Bütün bu hususlar birlikte değerlendirildiğinde, 4054 sayılı Kanun’un 6. maddesinin (b) bendinde yer verilen doğrudan veya dolaylı ayrımcılık yapılması konusunda Rekabet Hukuku açısından yapılacak değerlendirmelerin ve Kurum tarafından yapılacak incelemelerin kapsamına 2003-2004 yıllarına ilişkin alım miktarlarının da dâhil edilerek incelenmesi bir gereklilik olup, şikâyetçinin dilekçesinde ileri sürdüğü ayrımcılığın 2003-2009 yılları arasında yapıldığı iddiası konusunda yeterince tatminkâr bilgi ve belgelere ulaşılarak bir değerlendirme yapılması gerekirken, soruşturma açılmasına gerek olmadığına ve şikâyetin reddine yönelik Kurul kararında hukuka uygunluk görülmemiştir.

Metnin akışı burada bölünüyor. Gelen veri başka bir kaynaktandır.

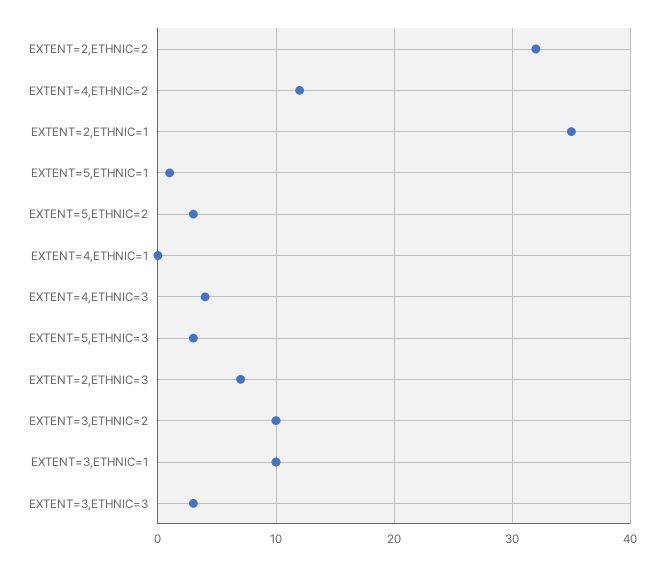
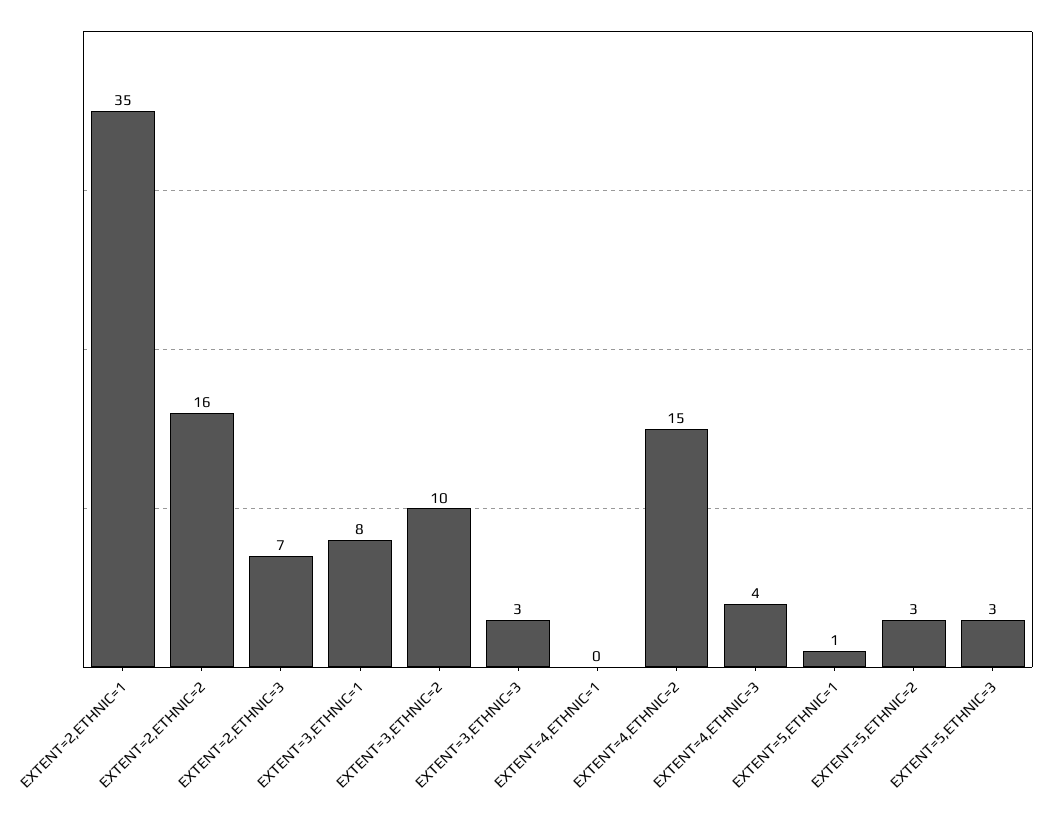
EXTENT=2,ETHNIC=2: 32 -> 16
EXTENT=4,ETHNIC=2: 12 -> 15
EXTENT=3,ETHNIC=1: 10 -> 8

Diğer yandan, bu karar doğrultusunda doğrudan soruşturma açılmasına gerek olmadığı ve kararda belirtilen gerekçe doğrultusunda ön araştırma sürecinin tekrarlanması gerektiği, bu süreç sonrasında 4054 sayılı Kanun’un 40. ve ilgili maddelerinde öngörülen idarî usulün işletilerek gerekli görülmesi hâlinde soruşturma açılabileceği de kuşkusuzdur.

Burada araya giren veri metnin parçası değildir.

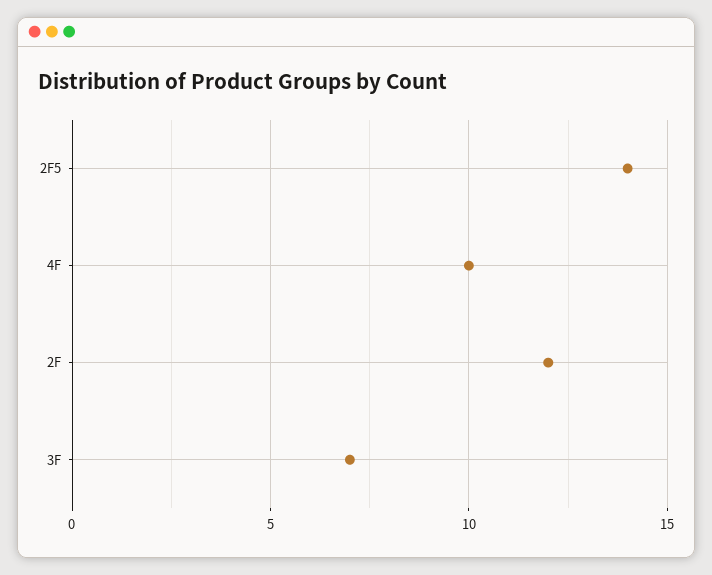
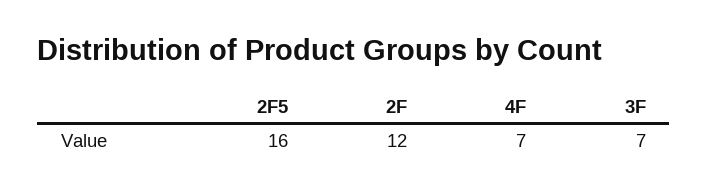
2F5: 14 -> 16
4F: 10 -> 7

Açıklanan nedenlerle; dava konusu 21.04.2011 tarih ve … sayılı Rekabet Kurulu kararının İPTALİNE, ayrıntısı aşağıda gösterilen toplam …-TL
yargılama gideri ile Avukatlık Asgari Ücret Tarifesi uyarınca belirlenen …-TL vekâlet ücretinin davalı idareden alınarak davacıya verilmesine, posta giderleri avansından artan tutarın kararın kesinleşmesinden sonra istemi hâlinde davacıya iadesine, bu kararın tebliğ tarihini izleyen 30 (otuz) gün içerisinde Danıştay İdari Dava Daireleri Kurulu’na temyiz yolu açık olmak üzere, 22.06.2017 tarihinde oybirliğiyle karar verildi.